**SELECTED EXTRACT:**
=== Begin Enclosure ===
The primary predictor of interest was DHP employer group. Individual-level model adjusters included gender, age, race/ethnicity, education, income, baseline lab test count (ie, A1c, FPG, and OGTT), baseline severity of pre-diabetes, obesity, and mental health comorbidity. Age and gender were obtained from UHC eligibility files. Education, income, and race/ethnicity were estimated by UHC using a proprietary algorithm that incorporated geographic locators (zip codes), consumer survey information, census income data, and first, middle, and last names. We obtained the average number of baseline A1c/FPG/OGTT labs from claims data and defined the baseline pre-diabetes severity, or degree of dysglycemia, as ‘high’ if A1c was 6%–6.4% or FPG was 110–125 mg/dL at baseline or ‘low’ if baseline A1c was 5.7%–5.9% or FPG was 100–109 mg/dL. When both A1c and FPG results were available, we used A1c as the primary stratification variable for the ‘high’ versus ‘low’ severity classification. Comorbidities such as obesity (body mass index ≥30 kg/m2) and mental health conditions (schizophrenia, depression, anxiety and post-traumatic stress disorder) were defined as one or more ICD-9-related diagnoses from inpatient or outpatient claims.

Age, obesity, and baseline pre-diabetes severity were included because these are established risk factors for diabetes.9 Mental health condition was included since schizophrenia and treatment with some atypical antipsychotics or antidepressants are also risk factors for diabetes. We included race because certain groups (such as African–Americans) have a higher risk for diabetes. Gender was included because women are more likely to use health services overall, which may affect the likelihood of being tested for diabetes (ie, detection bias). The baseline lab test count also served as a proxy for willingness and/or motivation to obtain follow-up care and/or testing. Lastly, we included estimates of income and education because these are proxies for health literacy and financial resources.
=== End Enclosure ===
**AIM OF THE EXERCISE:** Copy the passage on diabetes risk adjusters word for word, starting with "Age, obesity, and" and going on through "and financial resources.". The records come from a separate, unrelated source.

**INFORMATION GIVEN:**
=== Begin Enclosure ===
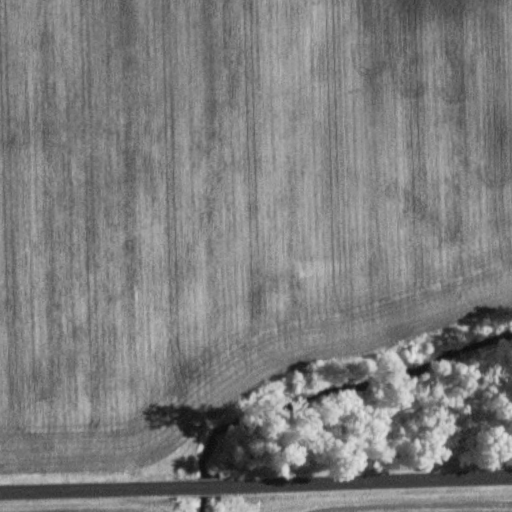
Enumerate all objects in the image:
road: (363, 484)
road: (201, 489)
road: (93, 492)
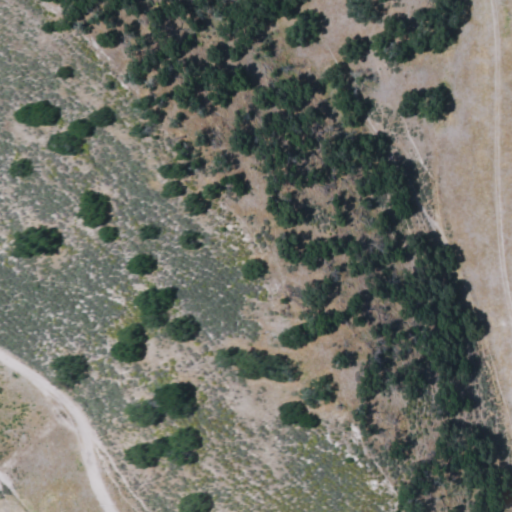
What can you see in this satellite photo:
road: (76, 415)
=== End Enclosure ===
**RESULT FOR THIS EXERCISE:**
Age, obesity, and baseline pre-diabetes severity were included because these are established risk factors for diabetes.9 Mental health condition was included since schizophrenia and treatment with some atypical antipsychotics or antidepressants are also risk factors for diabetes. We included race because certain groups (such as African–Americans) have a higher risk for diabetes. Gender was included because women are more likely to use health services overall, which may affect the likelihood of being tested for diabetes (ie, detection bias). The baseline lab test count also served as a proxy for willingness and/or motivation to obtain follow-up care and/or testing. Lastly, we included estimates of income and education because these are proxies for health literacy and financial resources.